As happens periodically (78 times since 1960), the United States reached its current debt ceiling of 31.4 trillion dollars on the 19th and Yellen announced a series of extraordinary measures so that the Government does not immediately see itself on the precipice of the default.
Unlike other countries, the US government can only issue debt up to the limit set by Congress, which has the power to raise – or suspend – that ceiling as it sees fit.
Problems arise when, as is the case now, Congress is divided and the House is controlled by Republicans while the Senate is Democratic.
It already happened to Barack Obama (2009-2017) in 2011. With the House controlled by the Republicans, an agreement was not reached until the Democrats agreed to approve sweeping spending restrictions, which have remained in place until recently, two days before reaching the limit.
A confrontation that caused the risk agency Standard and Poor’s to lower the country’s credit rating for the first time in history.
With the deadline set for next June, Yellen does not stop urging Congress to get their act together and Republicans not to use the debt ceiling as a bargaining chip.
Given the frequency of this situation, there are many voices calling for permanent solutions or mentioning radical tools such as the “One trillion dollar coin”.
Billion dollars, an idea that appears in “The Simpsons”
Emerged precisely in the debt ceiling crisis of 2011, the idea of the trillion dollar coin has even appeared in “The Simpsons”, but in the form of a ticket and ahead of the times.
In a chapter titled “The Problem With Trillions” from season 9 broadcast in 1998, Homer Simpson is involved by the Government in a mission: to recover a trillion dollar bill that then-President Harry Truman printed in 1945 to help rebuild post-war Europe.
The “One Trillion Dollar Coin” theory says this: By a law created in 1996, the Treasury Department has the ability to mint “platinum bullion coins,” trillion-dollar coins, deposit them with the Federal Reserve, and then withdraw the money to pay the country’s bills.
“I think this solution is highly unlikely, but not impossible. The only way I see it happen is if Yellen has no other choice,” Eric Swanson, a professor of economics at the University of California, told EFE.
And it is that this idea does not seem so remote to figures like the Nobel Prize winner in Economics Paul Krugman. In an article published in The New York Times in 2013, with Obama back in trouble over the debt ceiling, he asked himself the question: “Should President Obama be willing to print a $1 trillion platinum coin?” of dollars if the Republicans try to force the United States into default?
“Yes, absolutely,” he would reply, for “after all, he will be faced with a choice between two alternatives: one that is foolish but benign, the other that is equally foolish but at the same time vile and disastrous.”
The theory would not, however, be a permanent solution, since it is nothing more than “an accounting trick to avoid the debt ceiling,” Swanson points out again.
Kenneth Kuttner, a professor at Williams College University in Massachusetts, agrees with this, stating to EFE that “it would only last a while” and “once the line of credit was reached we would find ourselves in the same situation.”

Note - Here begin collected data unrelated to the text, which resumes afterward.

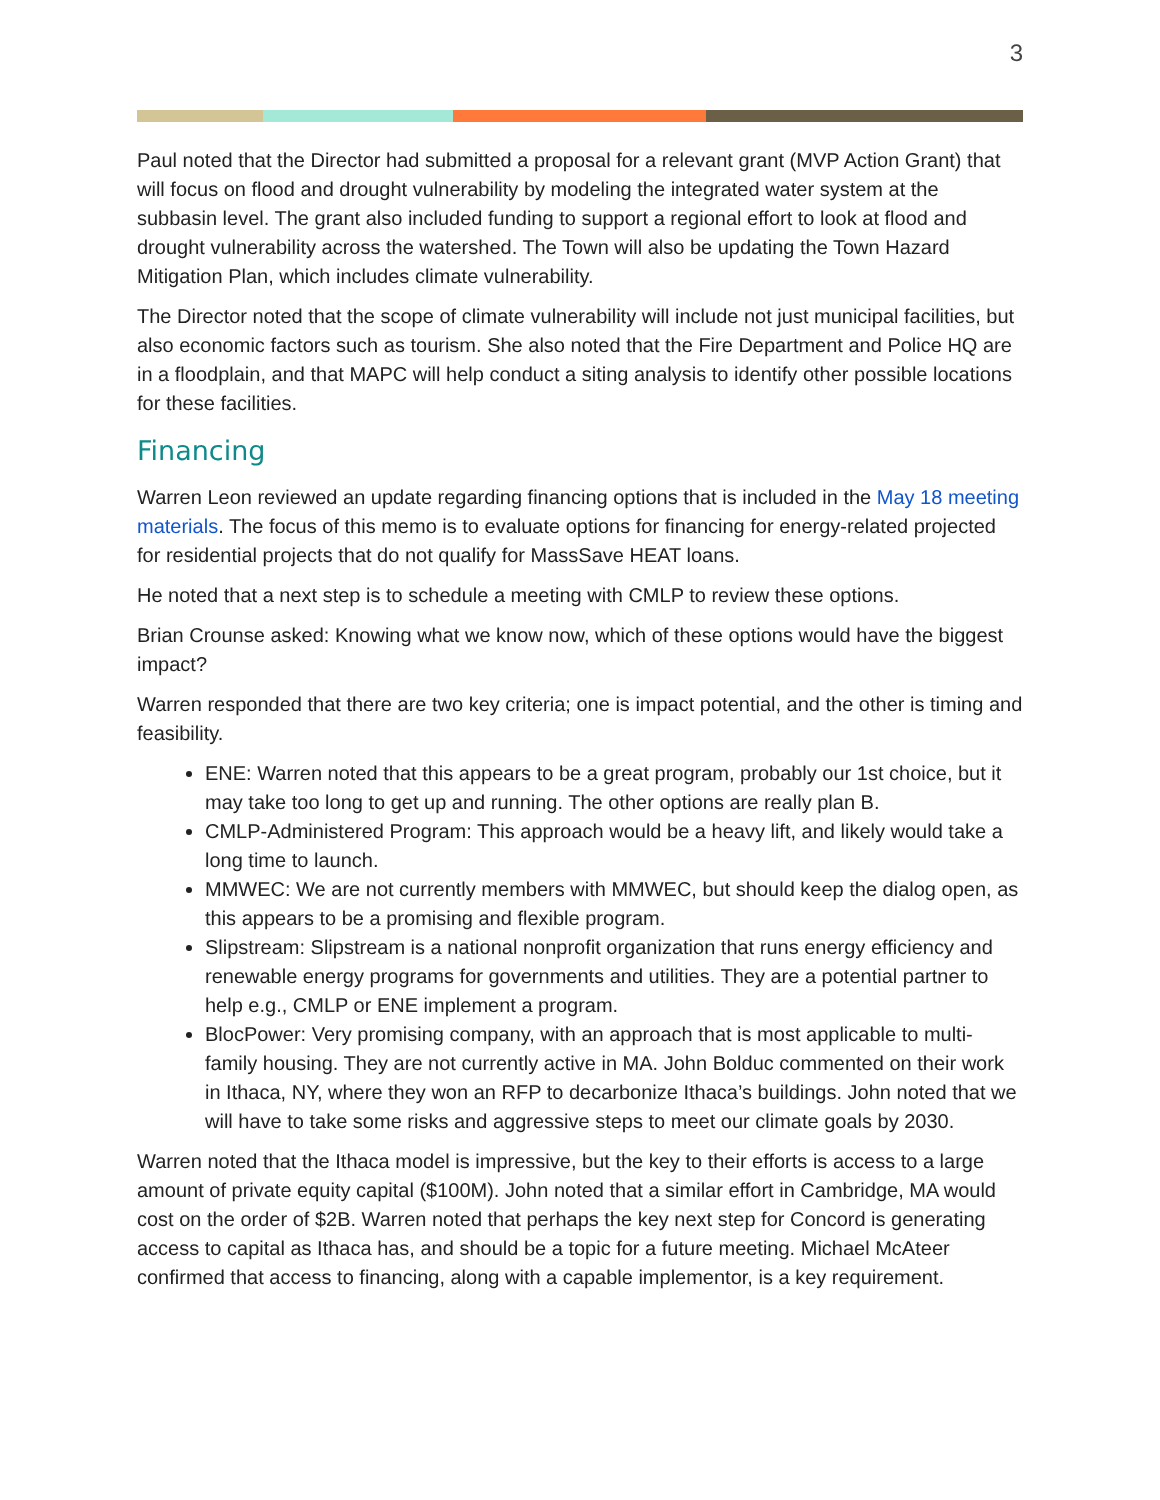3
Paul noted that the Director had submitted a proposal for a relevant grant (MVP Action Grant) that will focus on flood and drought vulnerability by modeling the integrated water system at the subbasin level. The grant also included funding to support a regional effort to look at flood and drought vulnerability across the watershed. The Town will also be updating the Town Hazard Mitigation Plan, which includes climate vulnerability.
The Director noted that the scope of climate vulnerability will include not just municipal facilities, but also economic factors such as tourism. She also noted that the Fire Department and Police HQ are in a floodplain, and that MAPC will help conduct a siting analysis to identify other possible locations for these facilities.
Financing
Warren Leon reviewed an update regarding financing options that is included in the May 18 meeting materials. The focus of this memo is to evaluate options for financing for energy-related projected for residential projects that do not qualify for MassSave HEAT loans.
He noted that a next step is to schedule a meeting with CMLP to review these options.
Brian Crounse asked: Knowing what we know now, which of these options would have the biggest impact?
Warren responded that there are two key criteria; one is impact potential, and the other is timing and feasibility.
ENE: Warren noted that this appears to be a great program, probably our 1st choice, but it may take too long to get up and running. The other options are really plan B.
CMLP-Administered Program: This approach would be a heavy lift, and likely would take a long time to launch.
MMWEC: We are not currently members with MMWEC, but should keep the dialog open, as this appears to be a promising and flexible program.
Slipstream: Slipstream is a national nonprofit organization that runs energy efficiency and renewable energy programs for governments and utilities. They are a potential partner to help e.g., CMLP or ENE implement a program.
BlocPower: Very promising company, with an approach that is most applicable to multi-family housing. They are not currently active in MA. John Bolduc commented on their work in Ithaca, NY, where they won an RFP to decarbonize Ithaca’s buildings. John noted that we will have to take some risks and aggressive steps to meet our climate goals by 2030.
Warren noted that the Ithaca model is impressive, but the key to their efforts is access to a large amount of private equity capital ($100M). John noted that a similar effort in Cambridge, MA would cost on the order of $2B. Warren noted that perhaps the key next step for Concord is generating access to capital as Ithaca has, and should be a topic for a future meeting. Michael McAteer confirmed that access to financing, along with a capable implementor, is a key requirement.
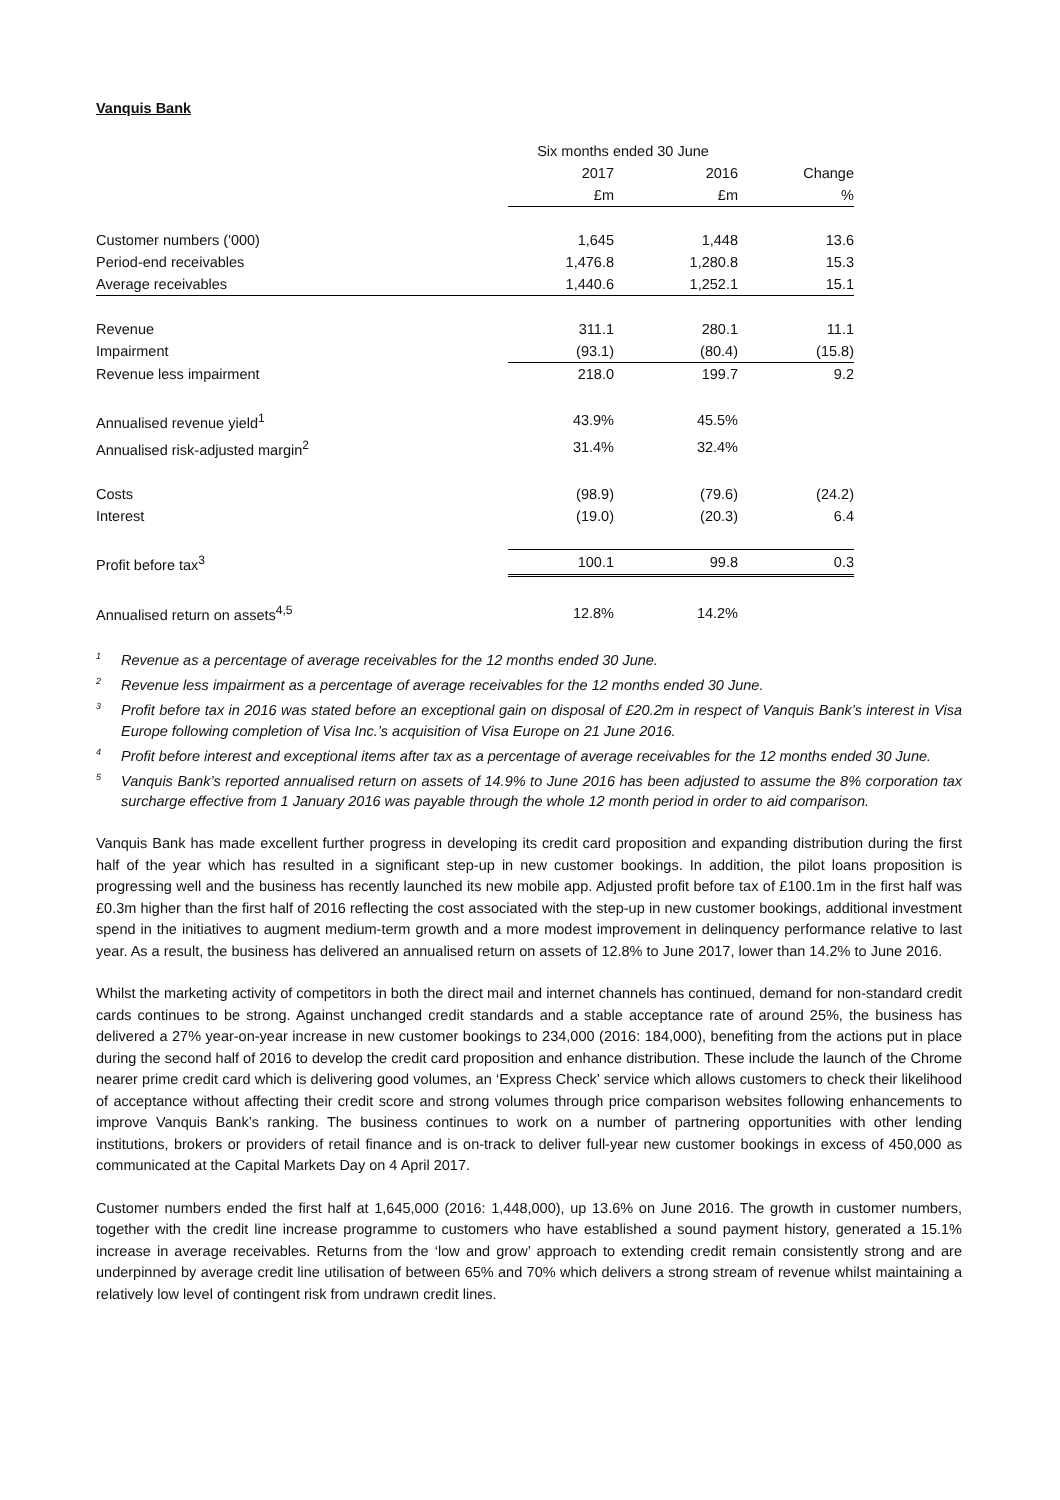Vanquis Bank
| | Six months ended 30 June | | |
| --- | --- | --- | --- |
| | 2017 | 2016 | Change |
| | £m | £m | % |
| Customer numbers ('000) | 1,645 | 1,448 | 13.6 |
| Period-end receivables | 1,476.8 | 1,280.8 | 15.3 |
| Average receivables | 1,440.6 | 1,252.1 | 15.1 |
| Revenue | 311.1 | 280.1 | 11.1 |
| Impairment | (93.1) | (80.4) | (15.8) |
| Revenue less impairment | 218.0 | 199.7 | 9.2 |
| Annualised revenue yield<sup>1</sup> | 43.9% | 45.5% | |
| Annualised risk-adjusted margin<sup>2</sup> | 31.4% | 32.4% | |
| Costs | (98.9) | (79.6) | (24.2) |
| Interest | (19.0) | (20.3) | 6.4 |
| Profit before tax<sup>3</sup> | 100.1 | 99.8 | 0.3 |
| Annualised return on assets<sup>4,5</sup> | 12.8% | 14.2% | |
<sup>1</sup> Revenue as a percentage of average receivables for the 12 months ended 30 June.
<sup>2</sup> Revenue less impairment as a percentage of average receivables for the 12 months ended 30 June.
<sup>3</sup> Profit before tax in 2016 was stated before an exceptional gain on disposal of £20.2m in respect of Vanquis Bank’s interest in Visa Europe following completion of Visa Inc.’s acquisition of Visa Europe on 21 June 2016.
<sup>4</sup> Profit before interest and exceptional items after tax as a percentage of average receivables for the 12 months ended 30 June.
<sup>5</sup> Vanquis Bank’s reported annualised return on assets of 14.9% to June 2016 has been adjusted to assume the 8% corporation tax surcharge effective from 1 January 2016 was payable through the whole 12 month period in order to aid comparison.
Vanquis Bank has made excellent further progress in developing its credit card proposition and expanding distribution during the first half of the year which has resulted in a significant step-up in new customer bookings. In addition, the pilot loans proposition is progressing well and the business has recently launched its new mobile app. Adjusted profit before tax of £100.1m in the first half was £0.3m higher than the first half of 2016 reflecting the cost associated with the step-up in new customer bookings, additional investment spend in the initiatives to augment medium-term growth and a more modest improvement in delinquency performance relative to last year. As a result, the business has delivered an annualised return on assets of 12.8% to June 2017, lower than 14.2% to June 2016.
Whilst the marketing activity of competitors in both the direct mail and internet channels has continued, demand for non-standard credit cards continues to be strong. Against unchanged credit standards and a stable acceptance rate of around 25%, the business has delivered a 27% year-on-year increase in new customer bookings to 234,000 (2016: 184,000), benefiting from the actions put in place during the second half of 2016 to develop the credit card proposition and enhance distribution. These include the launch of the Chrome nearer prime credit card which is delivering good volumes, an ‘Express Check’ service which allows customers to check their likelihood of acceptance without affecting their credit score and strong volumes through price comparison websites following enhancements to improve Vanquis Bank’s ranking. The business continues to work on a number of partnering opportunities with other lending institutions, brokers or providers of retail finance and is on-track to deliver full-year new customer bookings in excess of 450,000 as communicated at the Capital Markets Day on 4 April 2017.
Customer numbers ended the first half at 1,645,000 (2016: 1,448,000), up 13.6% on June 2016. The growth in customer numbers, together with the credit line increase programme to customers who have established a sound payment history, generated a 15.1% increase in average receivables. Returns from the ‘low and grow’ approach to extending credit remain consistently strong and are underpinned by average credit line utilisation of between 65% and 70% which delivers a strong stream of revenue whilst maintaining a relatively low level of contingent risk from undrawn credit lines.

Furthermore, doing something like that would be “very detrimental to the independence of the Federal Reserve,” which Yellen herself led from 2014 to 2018.
For Charles W. Calomiris, a professor at Columbia Business School, this currency “is a debt instrument in disguise and not a real currency.”
“The objective of issuing it would be, rather than providing a currency, to circumvent the law and I think that the Treasury will not do that. If the Republicans do nothing, they will lose this battle and end up losing political support along the way,” he adds.
In the opinion of Milton Marquis, professor emeritus at Florida State University, using it would set “a precedent” and “send an important aspect of fiscal policy towards the Executive Branch, which would alter the current balance of power.”
“Future presidents, from any party, would be tempted to exercise that power and it could lead to more wasteful spending without funds,” he adds.